Artist Series features violinist Lee

As the Sochi Winter Olympics kicked off the global athletic competition this past Saturday, Feb. 8, the Chapel exemplified mastery and artistry within the arts with the fourth concert of the season’s Artist Serxies featuring violinist Rachel Lee and pianist Julio Elizalde.

Rachel Lee Priday is a Chicago-born violinist who studied at The Juilliard School prior to college, earned a Bachelor of Arts in English from Harvard University and then attended New England Conservatory for her master’s degree. She has performed with orchestras from Chicago, St. Louis, Houston, Seattle, National Symphonies, the Boston Pops and Aspen Sinfonia at the Aspen Music Festival.

Her collaborating pianist, Julio Elizalde, is from the San Francisco Bay Area and studied at the San Francisco Conservatory of Music and The Juilliard School. He performs throughout the United States, Europe and Latin America and he is the co-artistic director of the Olympic Music Festival in Washington. During Saturday’s performance, Elizalde performed with an iPad on the music stand rather than paper music and used a foot pedal to turn the “pages.”

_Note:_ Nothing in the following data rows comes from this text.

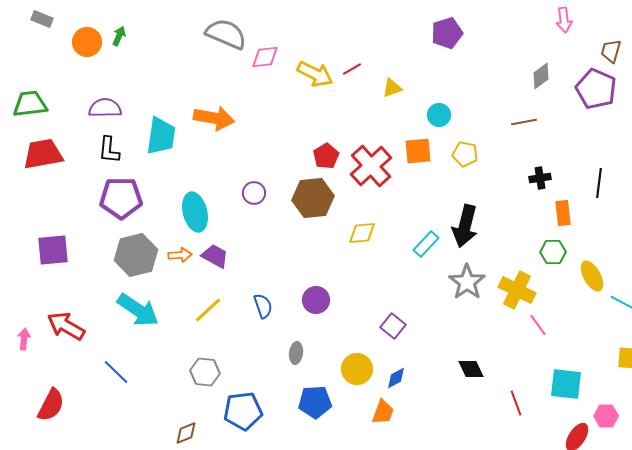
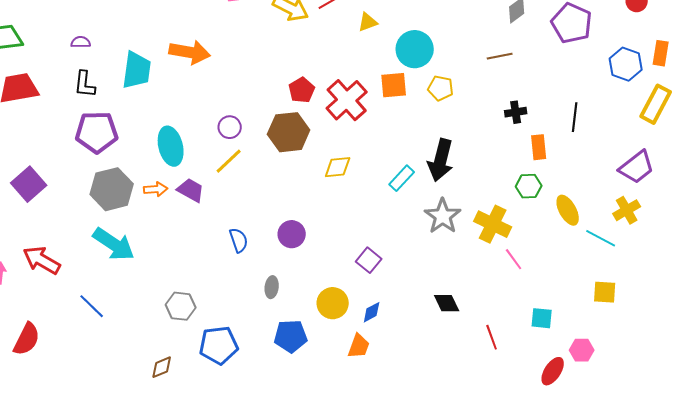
purple semicircle: (105, 108) -> (81, 42), size x0.6
cyan circle: (439, 115) -> (415, 49), size x1.6
purple square: (53, 250) -> (29, 184), turned -36
yellow line: (208, 310) -> (229, 161), moved
cyan square: (566, 384) -> (542, 318), size x0.7

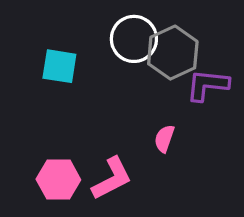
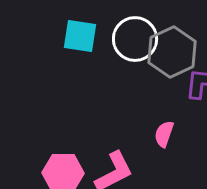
cyan square: (59, 66) -> (80, 36), moved

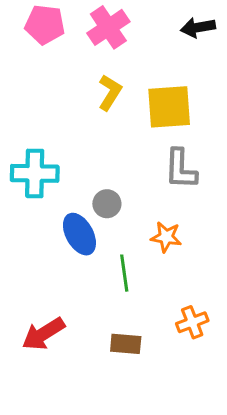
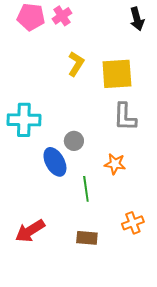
pink cross: (108, 27) -> (62, 16), moved, size x0.7
black arrow: (198, 27) -> (137, 19), turned -95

Rachel Lee performed four works and an encore by Wolfgang Mozart, Ludwig Beethoven, Leos Janacek, Pablo de Sarasate and Peter Tchaikovsky, spanning a range of musical periods and styles. The first piece, by Mozart, was his “Violin Sonata No. 21 in E minor,” a two-movement work characteristic of Mozart’s lighthearted and precise style. Lee’s masterful control of her instrument allowed her to capture the subtlety and delicacy inherent in Mozart’s composition.

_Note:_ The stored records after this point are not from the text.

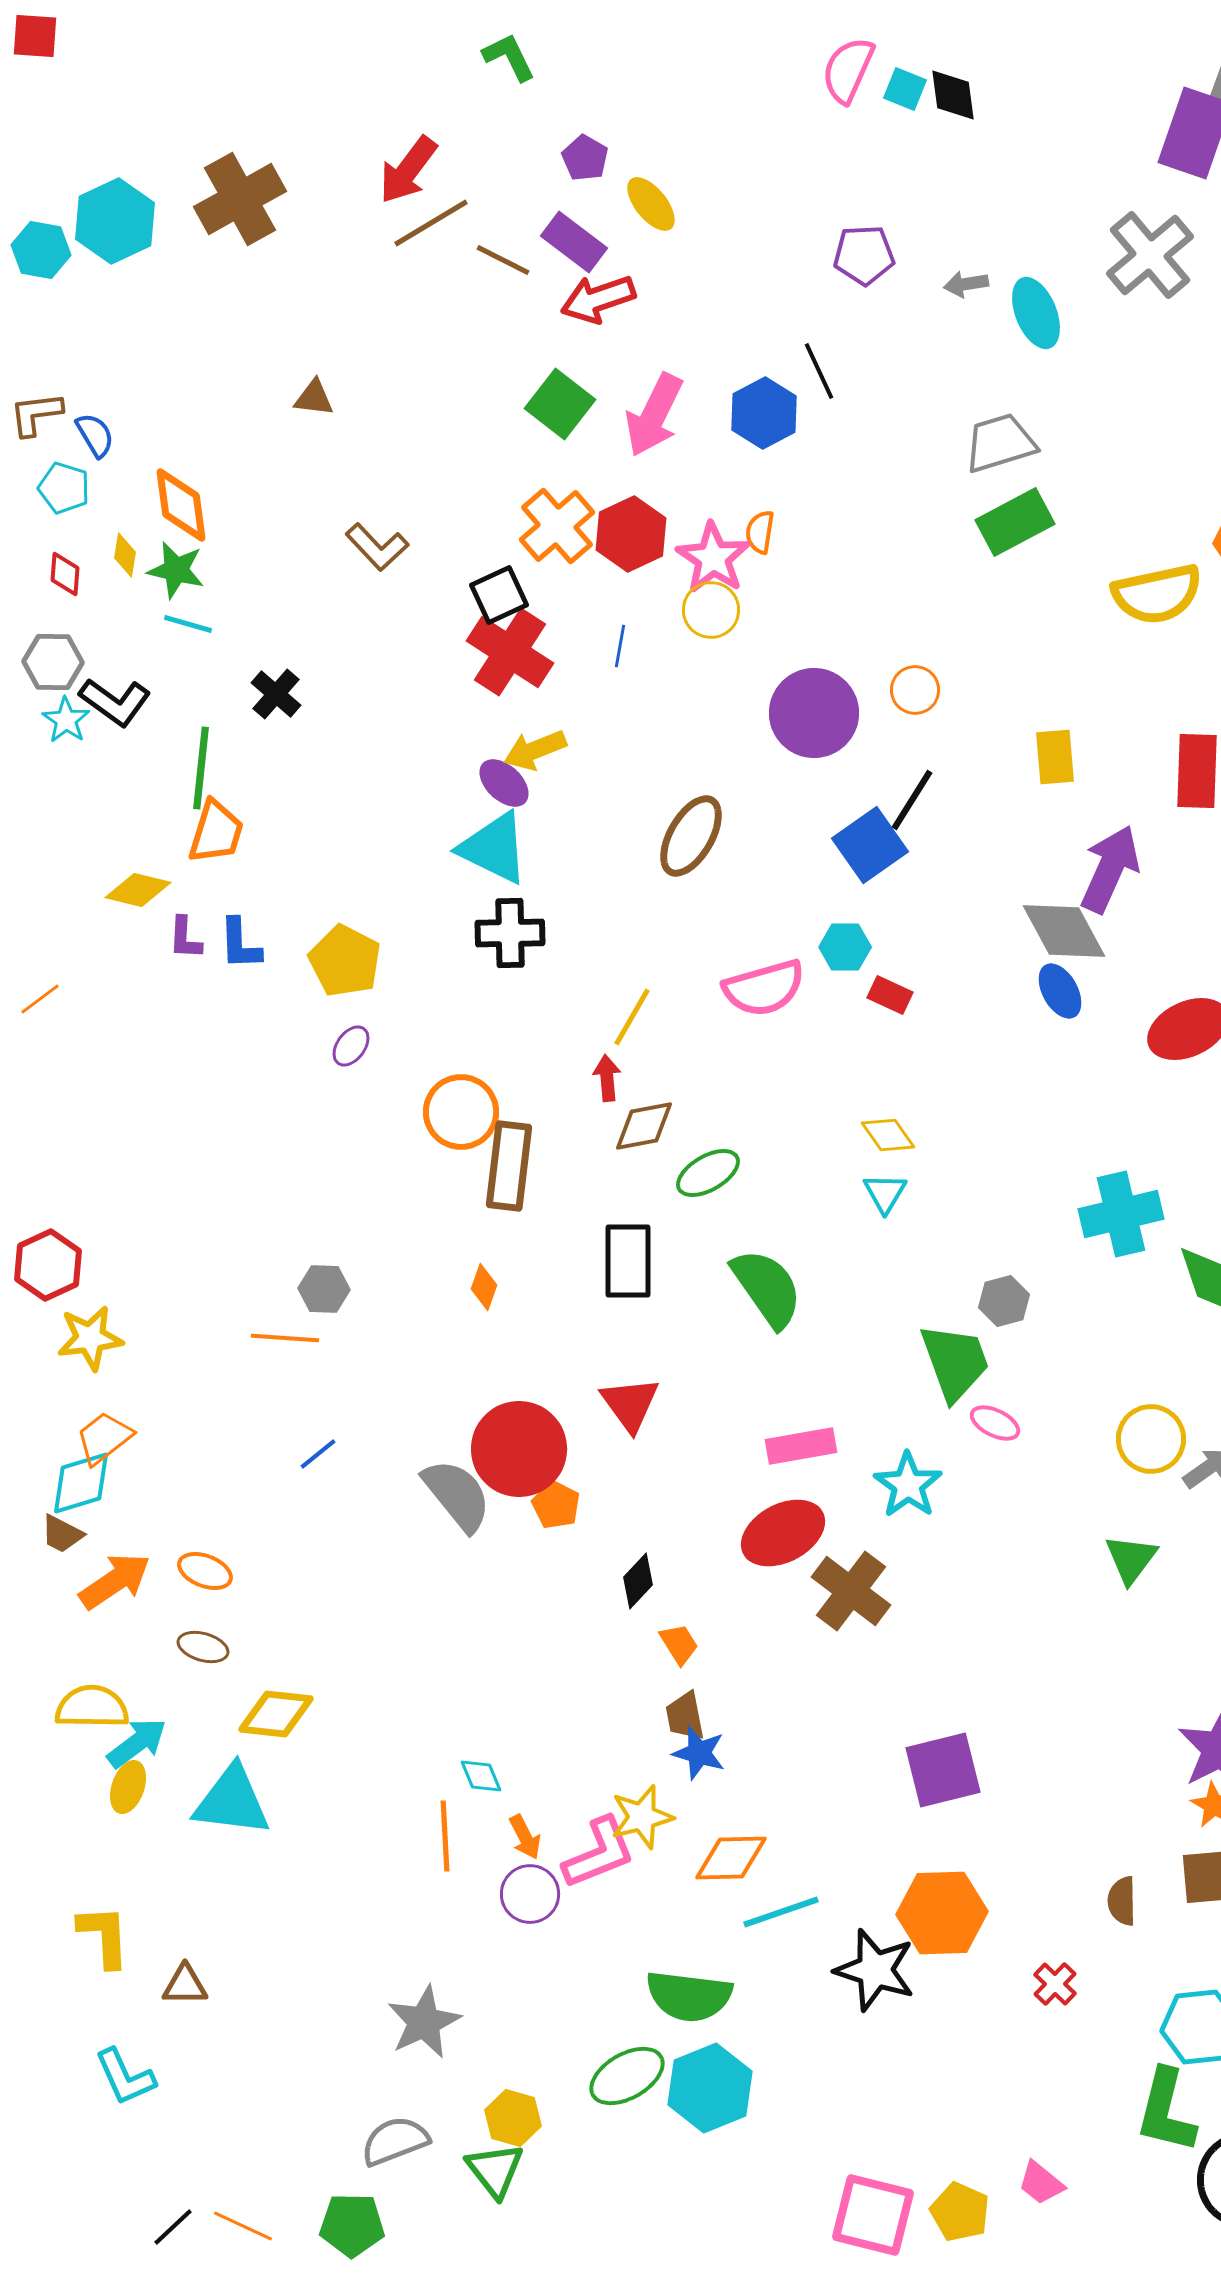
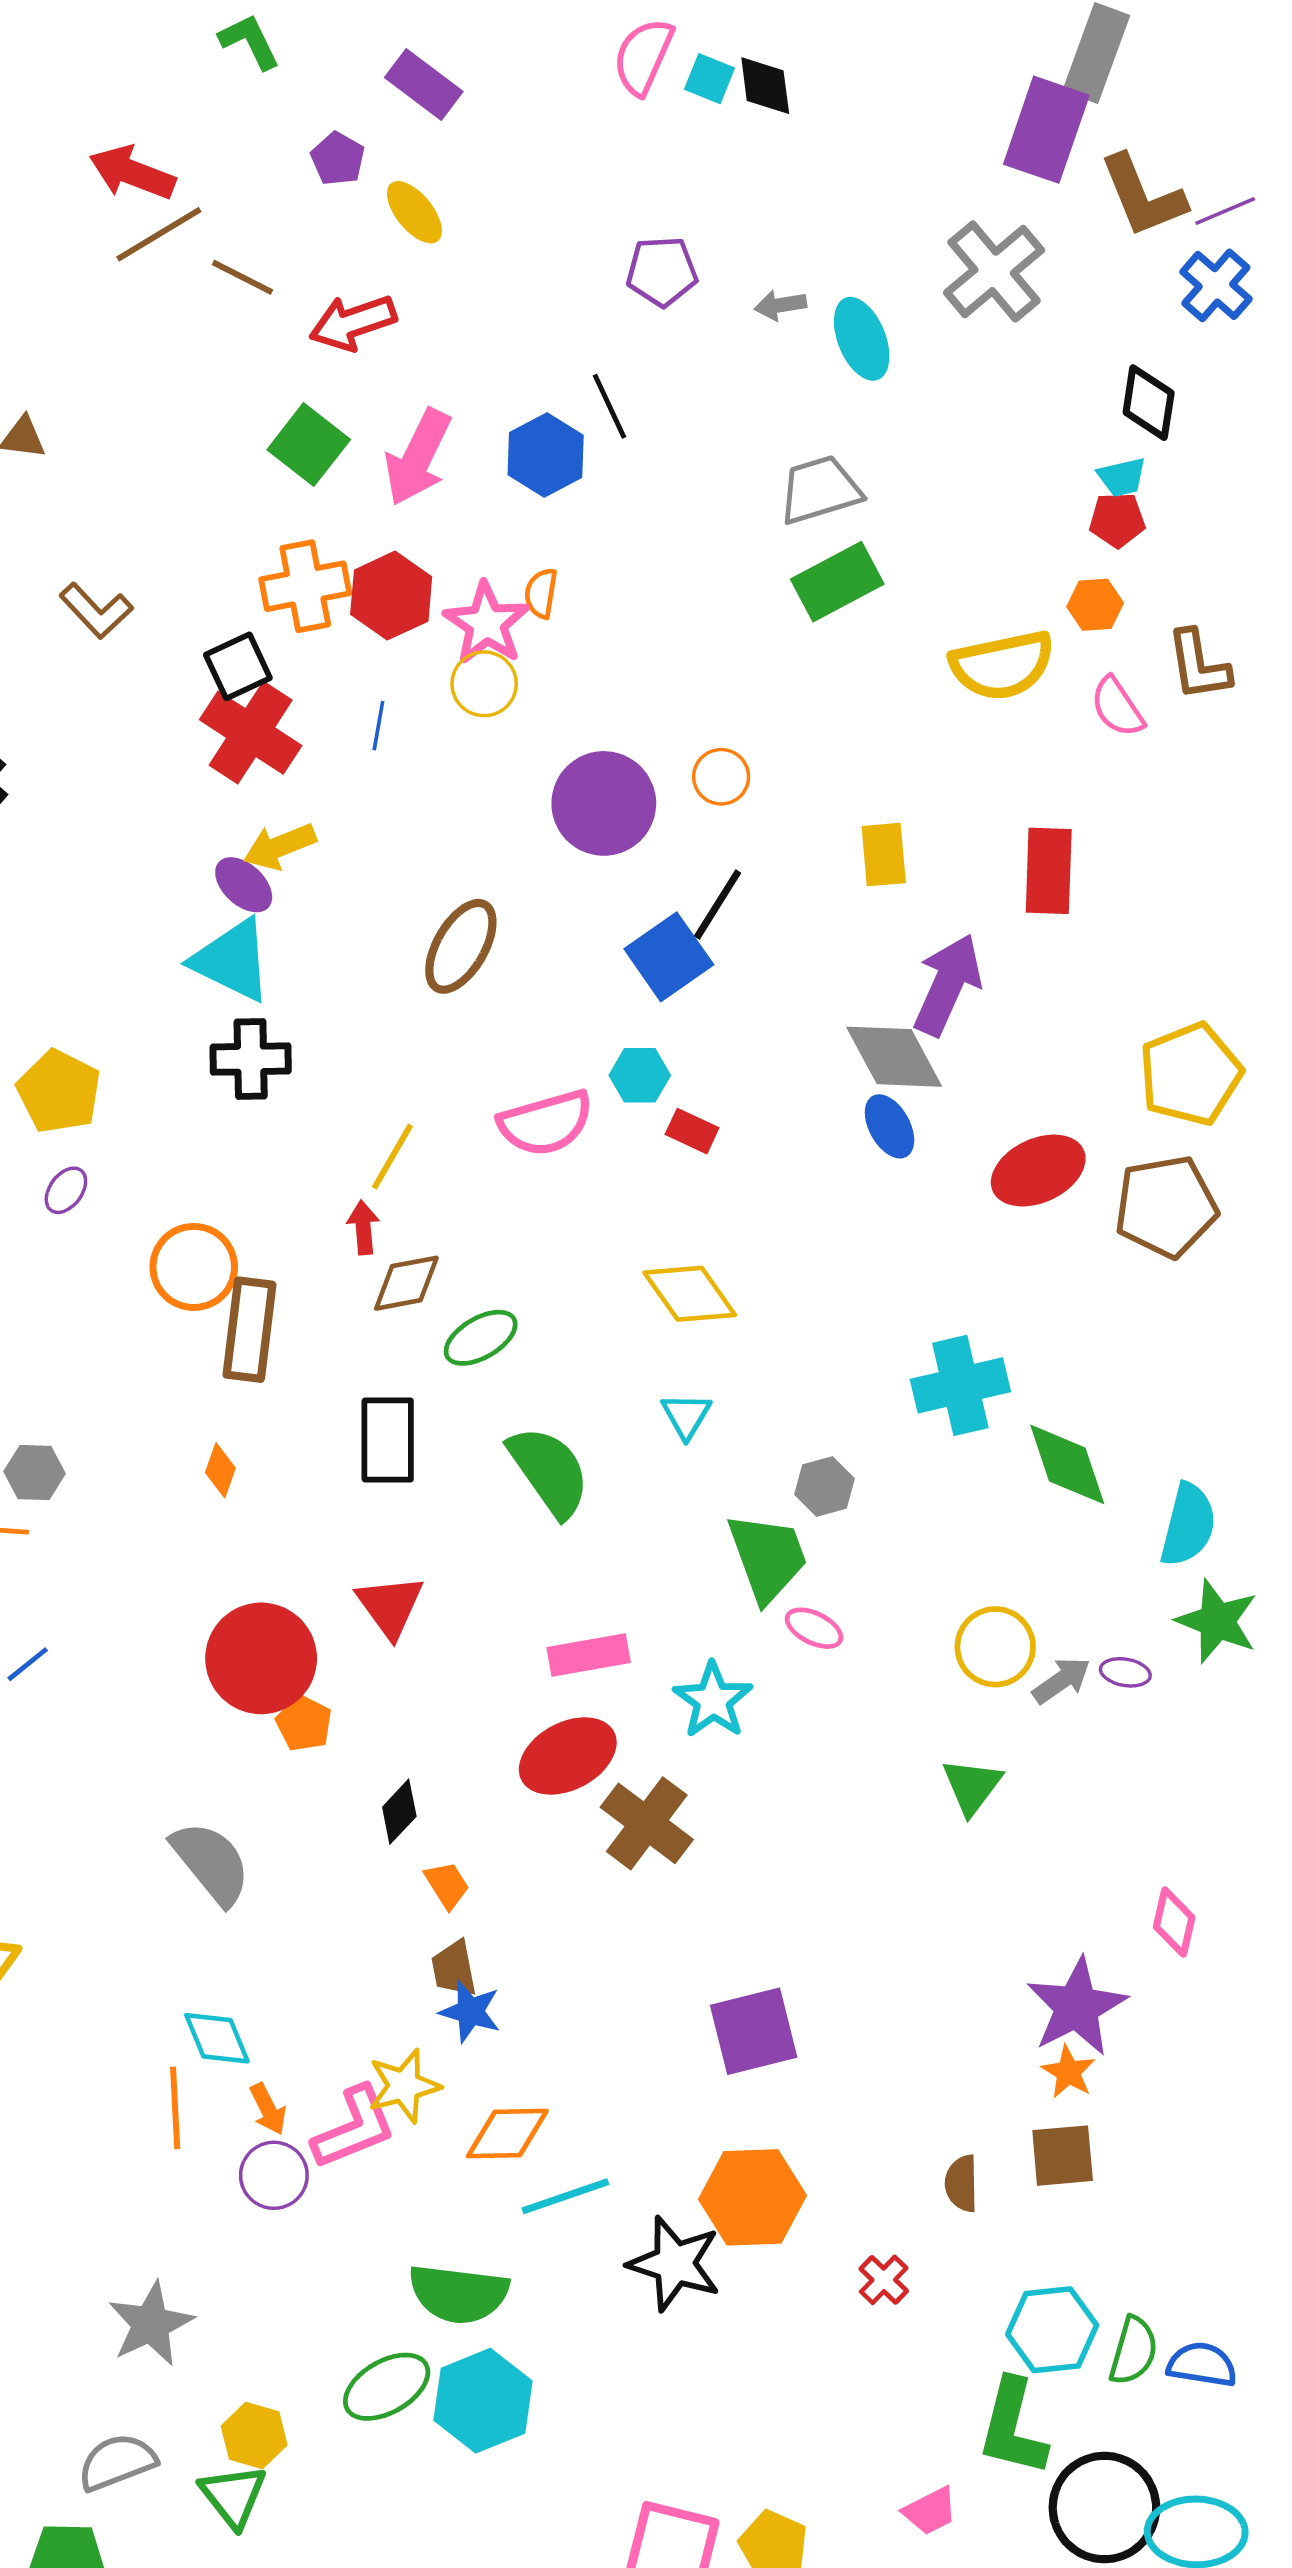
red arrow: (408, 170) -> (132, 173), turned 74
purple rectangle: (574, 242) -> (424, 84), moved
orange cross: (557, 526) -> (305, 586), turned 30
yellow diamond: (888, 1135) -> (690, 1294), size x1.5
cyan triangle: (885, 1193) -> (686, 1416), moved
gray semicircle: (457, 1495) -> (211, 1863), moved
cyan diamond: (481, 1776) -> (217, 2038), size x1.4
pink trapezoid: (1041, 2183) -> (930, 2511), moved, turned -66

The next piece was Beethoven’s “Violin Sonata No. 7 in C minor,” made up of three faster-paced allegro movements and an adagio, slower movement. As compared to the Mozart, this piece exemplified Beethoven’s dramaticism with extreme dynamics, gliding melodic moments juxtaposed against violent, harsh passages, both by each soloist and as a dialogue between the two, reacting and feeding off each other’s energy.

After a brief intermission, we jumped one hundred years forward to hear the Czech composer’s “Violin Sonata,” made up of four movements: con moto, balada, allegretto and adagio. Differing from the Classical period’s Mozart and Beethoven, this work had more complex rhythmic patterns, greater use of chromaticism, included more instrumental effects such as plucking and was less outwardly melodic yet very intricate between the two parts.

The last piece was the highlight of the concert, Spanish composer Sarasate’s “Zigeunerweisen, op. 20.” Whereas the first three pieces were read from the music, Rachel played this piece from memory, giving her the freedom to engage with the audience, living up to a review that praises her compelling stage presence. She was on fire with this piece, dramatically performing at extreme ranges with such purity and exhibiting virtuosic technique at incredibly quick tempos.

After that final, mesmerizing performance, the audience was immediately on their feet demanding more of this electric playing. The duo returned to the stage and performed a short encore of a sweetly melodic work from Tchaikovsky’s Op. 41.

Jumping from the couch of Hiett Hall watching the best athletes in the world compete in the Olympics to the seats of the Chapel to enjoy a performance by an individual who has devoted her life to music, it occurred to me how easy it is today to be exposed to performances of extremely high levels of ability and mastery. We should all be reminded once in awhile of what it takes to rise to these levels and be inspired to join these athletes and artists.

The next Artist Series installment is not to be missed. It will welcome major jazz ensemble, The Pat Metheny Unity Group, on Saturday, March 15 in the Chapel.